_Recorded information_:
• • • • • • •

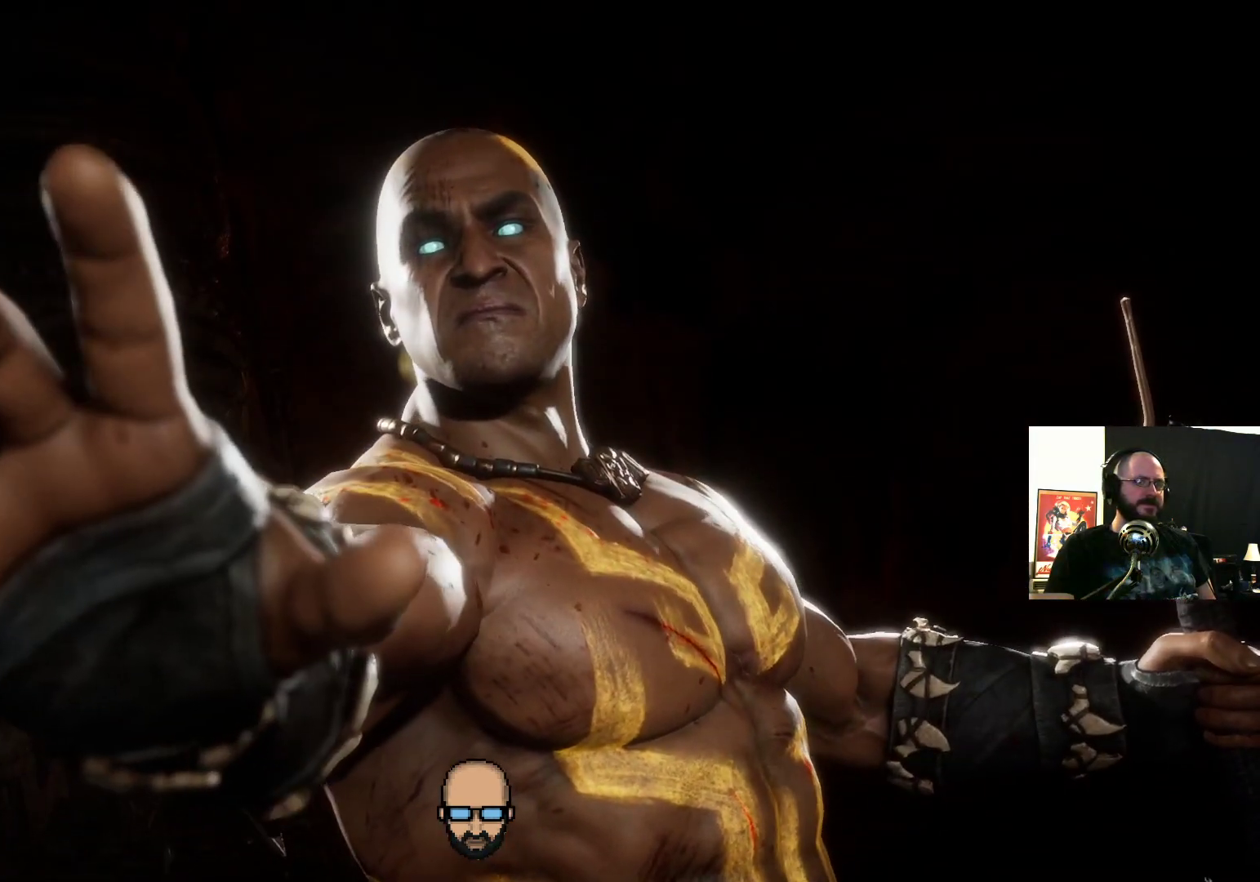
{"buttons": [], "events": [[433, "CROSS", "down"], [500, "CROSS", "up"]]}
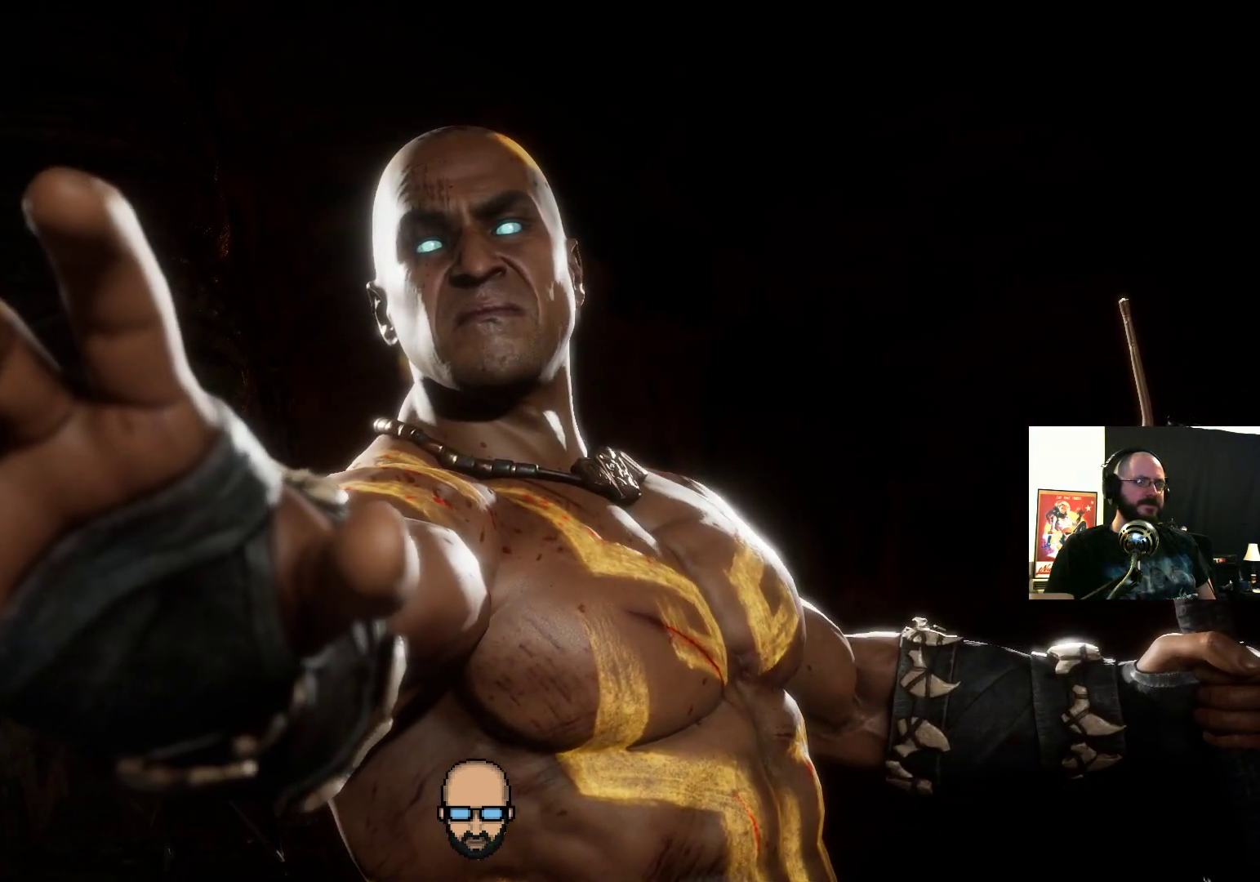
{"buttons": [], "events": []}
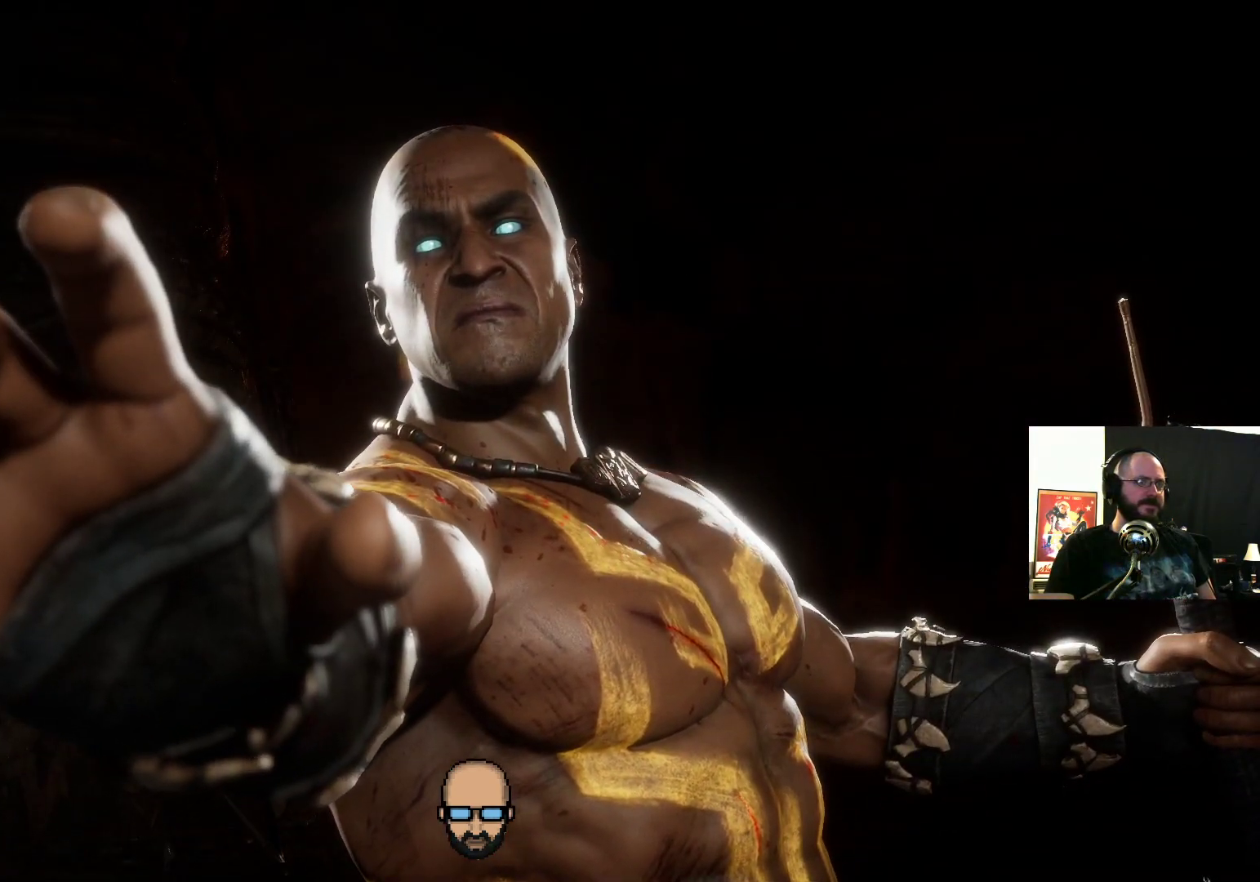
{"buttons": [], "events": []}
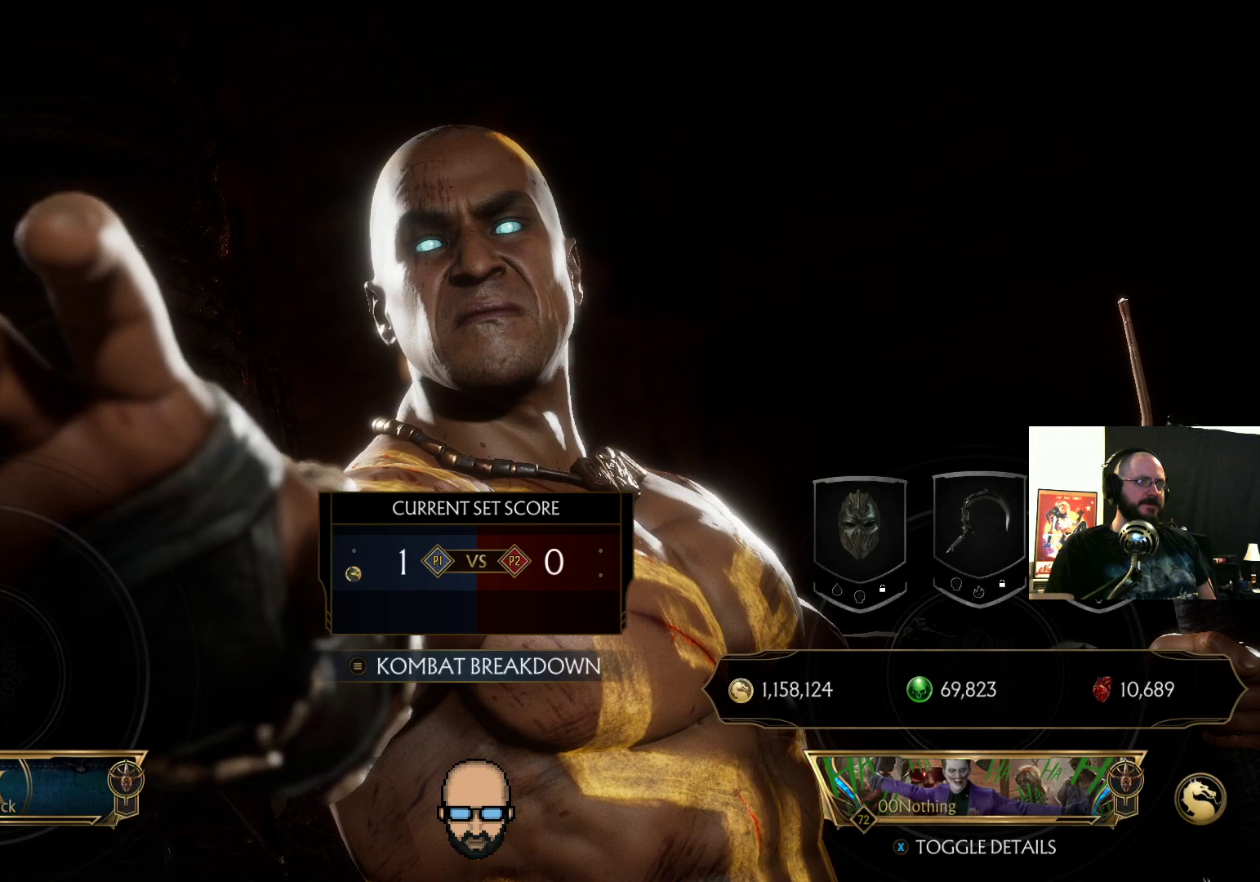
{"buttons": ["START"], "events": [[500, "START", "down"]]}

• • • • • • •

_What the task asks_:
What is needed is a verbatim copy of the material, minus its pictures.

_Answer area_:
{"buttons": [], "events": [[433, "CROSS", "down"], [500, "CROSS", "up"]]}
{"buttons": [], "events": []}
{"buttons": [], "events": []}
{"buttons": ["START"], "events": [[500, "START", "down"]]}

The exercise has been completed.